Ditto.  We are leaving today  Ling and Sons is the best on selection and produce yet slightly higher than the others but still the same prices or lower we see in Dallas.  NICE surprise.  When you are at the light just past Hong King which is on the road, turn and go several hundred feet.  Ling is about 2 city blocks off the street but the road curves so it is easy to miss if you don't know it is there. (We did)

If you like steak, eat at El Gaucho's one night.  Very kid friendly place.

Enjoy, the weather has been great and the Marriotts here are top notch.


----------



## hajjah

I'm trying to remember if Ling and Sons is the same as the IGA?  That is the place we found last year.  We met some new Aruban friends last year while there and they took us to the IGA.  It is were the locals shop and is much cheaper than all of the other grocery stores.  I recall that the store is to the right at the light when coming from the airport where you turn to go to the Divi Village.


----------



## shopgirl

We will be staying at the Marriott Ocean Club the end of this month.  We aren't planning on renting a car, but wondering if anyone has just asked the taxi to stop and make a "grocery stop"?


----------



## TomR

You can take either a bus or a cab from the Marriott Ocean Club to a grocery store.  Take your time shopping and when you are through ask the store personnel to call you a cab.  I know Ling and Sons were kind enough to do this for us a few years back when we did not have a car.  Now we rent a car just for convenience.


----------



## GrayFal

hajjah said:
			
		

> I'm trying to remember if Ling and Sons is the same as the IGA?  That is the place we found last year.  We met some new Aruban friends last year while there and they took us to the IGA.  It is were the locals shop and is much cheaper than all of the other grocery stores.  I recall that the store is to the right at the light when coming from the airport where you turn to go to the Divi Village.
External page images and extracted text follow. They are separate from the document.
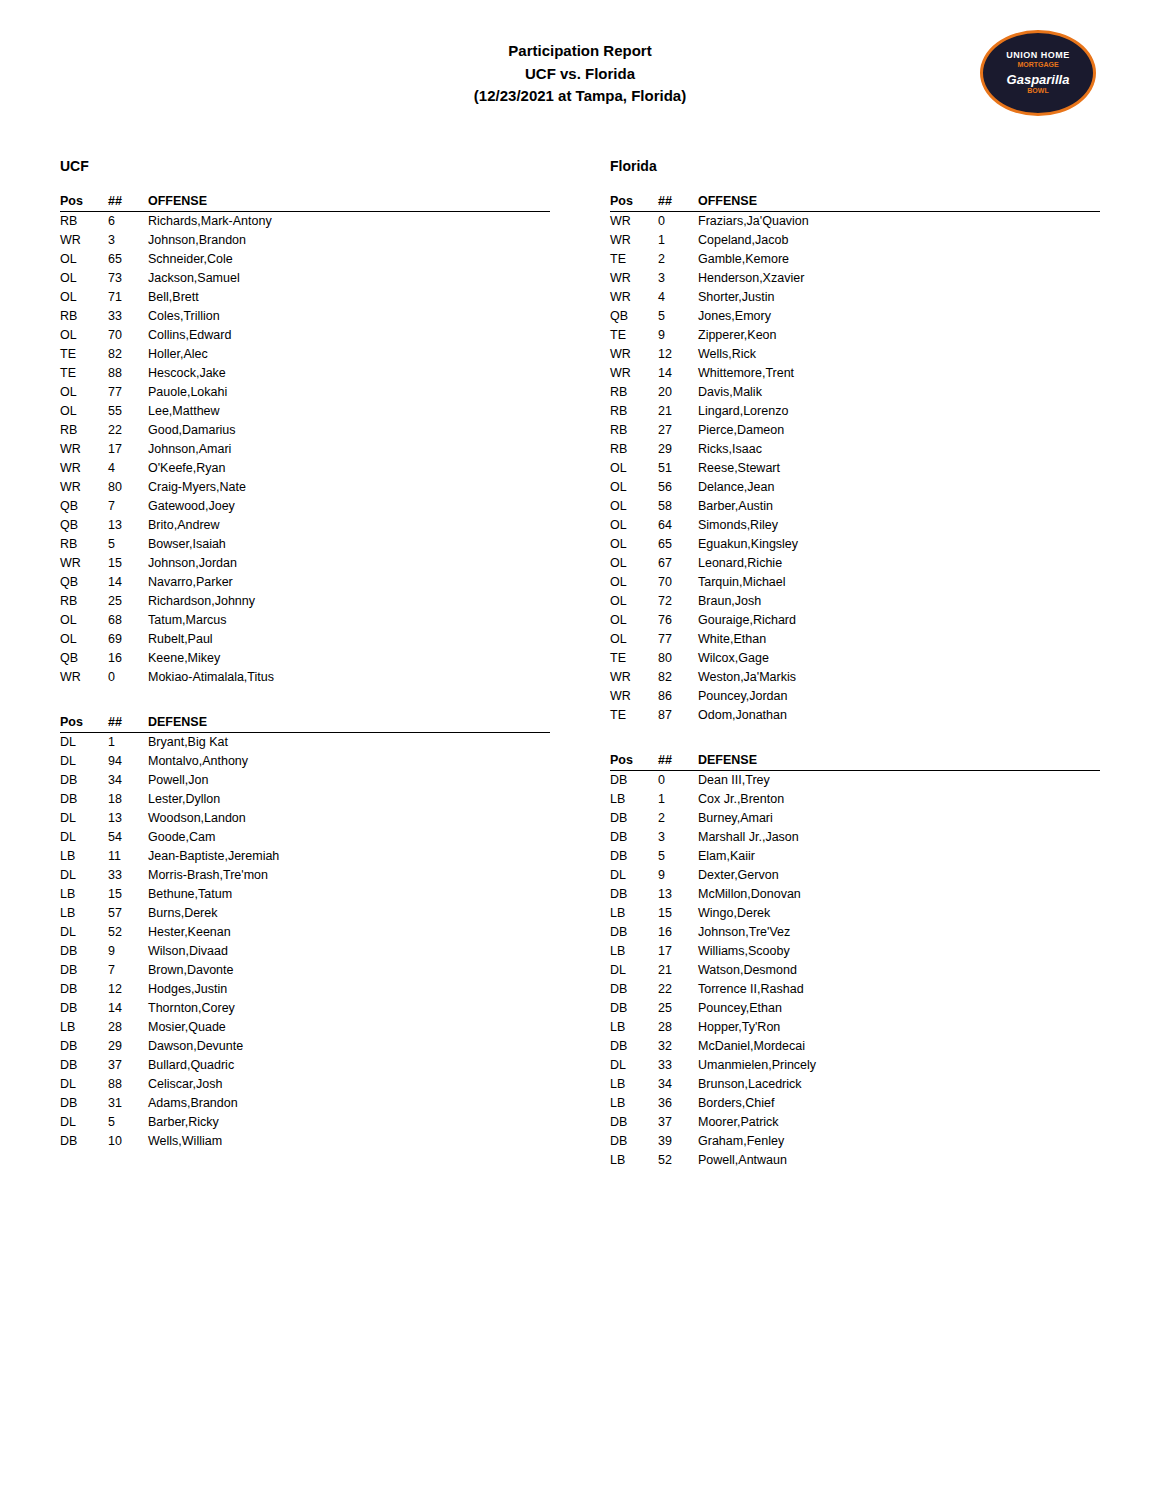Participation Report
UCF vs. Florida
(12/23/2021 at Tampa, Florida)
UNION HOME
MORTGAGE
Gasparilla
BOWL
UCF
| Pos | ## | OFFENSE |
| --- | --- | --- |
| RB | 6 | Richards,Mark-Antony |
| WR | 3 | Johnson,Brandon |
| OL | 65 | Schneider,Cole |
| OL | 73 | Jackson,Samuel |
| OL | 71 | Bell,Brett |
| RB | 33 | Coles,Trillion |
| OL | 70 | Collins,Edward |
| TE | 82 | Holler,Alec |
| TE | 88 | Hescock,Jake |
| OL | 77 | Pauole,Lokahi |
| OL | 55 | Lee,Matthew |
| RB | 22 | Good,Damarius |
| WR | 17 | Johnson,Amari |
| WR | 4 | O'Keefe,Ryan |
| WR | 80 | Craig-Myers,Nate |
| QB | 7 | Gatewood,Joey |
| QB | 13 | Brito,Andrew |
| RB | 5 | Bowser,Isaiah |
| WR | 15 | Johnson,Jordan |
| QB | 14 | Navarro,Parker |
| RB | 25 | Richardson,Johnny |
| OL | 68 | Tatum,Marcus |
| OL | 69 | Rubelt,Paul |
| QB | 16 | Keene,Mikey |
| WR | 0 | Mokiao-Atimalala,Titus |
| Pos | ## | DEFENSE |
| --- | --- | --- |
| DL | 1 | Bryant,Big Kat |
| DL | 94 | Montalvo,Anthony |
| DB | 34 | Powell,Jon |
| DB | 18 | Lester,Dyllon |
| DL | 13 | Woodson,Landon |
| DL | 54 | Goode,Cam |
| LB | 11 | Jean-Baptiste,Jeremiah |
| DL | 33 | Morris-Brash,Tre'mon |
| LB | 15 | Bethune,Tatum |
| LB | 57 | Burns,Derek |
| DL | 52 | Hester,Keenan |
| DB | 9 | Wilson,Divaad |
| DB | 7 | Brown,Davonte |
| DB | 12 | Hodges,Justin |
| DB | 14 | Thornton,Corey |
| LB | 28 | Mosier,Quade |
| DB | 29 | Dawson,Devunte |
| DB | 37 | Bullard,Quadric |
| DL | 88 | Celiscar,Josh |
| DB | 31 | Adams,Brandon |
| DL | 5 | Barber,Ricky |
| DB | 10 | Wells,William |
Florida
| Pos | ## | OFFENSE |
| --- | --- | --- |
| WR | 0 | Fraziars,Ja'Quavion |
| WR | 1 | Copeland,Jacob |
| TE | 2 | Gamble,Kemore |
| WR | 3 | Henderson,Xzavier |
| WR | 4 | Shorter,Justin |
| QB | 5 | Jones,Emory |
| TE | 9 | Zipperer,Keon |
| WR | 12 | Wells,Rick |
| WR | 14 | Whittemore,Trent |
| RB | 20 | Davis,Malik |
| RB | 21 | Lingard,Lorenzo |
| RB | 27 | Pierce,Dameon |
| RB | 29 | Ricks,Isaac |
| OL | 51 | Reese,Stewart |
| OL | 56 | Delance,Jean |
| OL | 58 | Barber,Austin |
| OL | 64 | Simonds,Riley |
| OL | 65 | Eguakun,Kingsley |
| OL | 67 | Leonard,Richie |
| OL | 70 | Tarquin,Michael |
| OL | 72 | Braun,Josh |
| OL | 76 | Gouraige,Richard |
| OL | 77 | White,Ethan |
| TE | 80 | Wilcox,Gage |
| WR | 82 | Weston,Ja'Markis |
| WR | 86 | Pouncey,Jordan |
| TE | 87 | Odom,Jonathan |
| Pos | ## | DEFENSE |
| --- | --- | --- |
| DB | 0 | Dean III,Trey |
| LB | 1 | Cox Jr.,Brenton |
| DB | 2 | Burney,Amari |
| DB | 3 | Marshall Jr.,Jason |
| DB | 5 | Elam,Kaiir |
| DL | 9 | Dexter,Gervon |
| DB | 13 | McMillon,Donovan |
| LB | 15 | Wingo,Derek |
| DB | 16 | Johnson,Tre'Vez |
| LB | 17 | Williams,Scooby |
| DL | 21 | Watson,Desmond |
| DB | 22 | Torrence II,Rashad |
| DB | 25 | Pouncey,Ethan |
| LB | 28 | Hopper,Ty'Ron |
| DB | 32 | McDaniel,Mordecai |
| DL | 33 | Umanmielen,Princely |
| LB | 34 | Brunson,Lacedrick |
| LB | 36 | Borders,Chief |
| DB | 37 | Moorer,Patrick |
| DB | 39 | Graham,Fenley |
| LB | 52 | Powell,Antwaun |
Yes, The Ling is an IGA and yes, it is at the light that if you made a left, would take you to Divi Village.

Here is the website http://www.lingandsons.com/
Be aware that they close at 1 pm on Sundays...we usually stop on our way from the airport.


----------



## lvhmbh

We just got back from Aruba and rented a car as always (10th year).  DH goes to the grocery store there and he likes Ling best but will go to the others for specialty stuff (his Cheerios lol!!).  Anyway, a comment on an above post.  El Gaucho has changed.  The daughters took it over and the beef is just not the same.  Prices are up, salad is not included and my steak was blah!  That's 2 years in a row and we won't be back!  (We would go at least 3 times in the 3 weeks we stay!).  We went to the Rio Steakhouse this year and it is what El Gaucho used to be.  We DID go there 3 times and were really pleased that you could take in your own wine (their list is not very good).  They charge a corkage of $11 no matter how many bottles you take in.  We got some really nice Jordan and Duckworth at Ling and took them a couple of nights.  Linda


----------